Of the 300+ volunteers, many come from
 corporate LGBTQ+ groups or are individual volunteers who identify with some aspect of our client population: family with or themselves
with HIV, prior homelessness or unstable housing, poverty, LGBTQ+, etc. 

It’s paramount that the diversity of our clients is reflected in our staff. We honor and appreciate each employee for the differences they bring to the table. Nearly two-thirds of our employee community represent minority demographics, including a variety of ages, religions, disabilities, races, sexual orientations, and gender identities. Some of our staff are people living with HIV.

The agency President & CEO, Opal M. Jones, is a person of color. In fact, she was selected by the St. Louis Business Journal as a 2018 Diverse Business Leader  We provide gender-neutral restrooms, allow staff to include their personal pronouns on their email signatures and business cards, provide same-sex spouse benefits and include them in our paid parental leave policy.

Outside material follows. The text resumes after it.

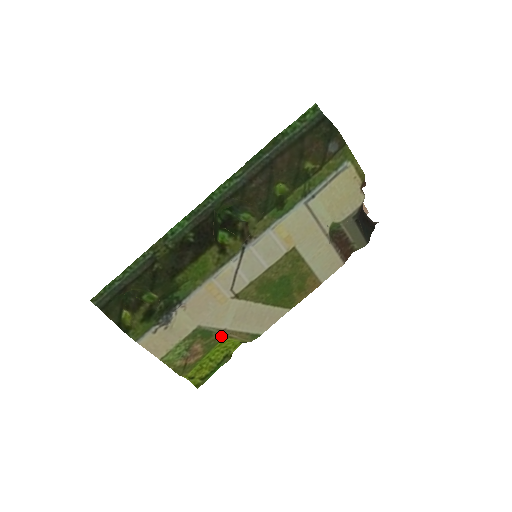
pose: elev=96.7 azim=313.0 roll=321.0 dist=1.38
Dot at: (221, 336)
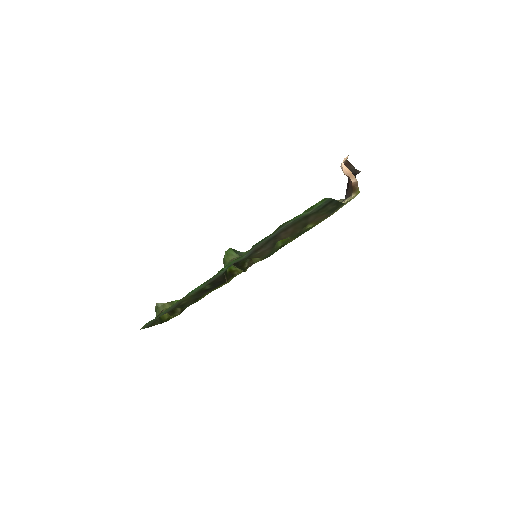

These differences not only make DOORWAYS unique, but they create an environment that enables everyone—clients, volunteers, and employees—to succeed as the person they are meant to be.

 

  1. Pellowski, Jennifer, et.al. “A pandemic of the poor: social disadvantage and the U.S. HIV epidemic.” Am. Psychol. 2013 May-Jun. 68(4)197-209. Web accessed. 
  2. Aidala, PhD, Angela, et. al. “Housing Status, Medical Care, and Health Outcomes Among People Living With HIV/AIDS: A Systematic Review.” Am J Public Health. 2016 January. 106(1):e1-e23.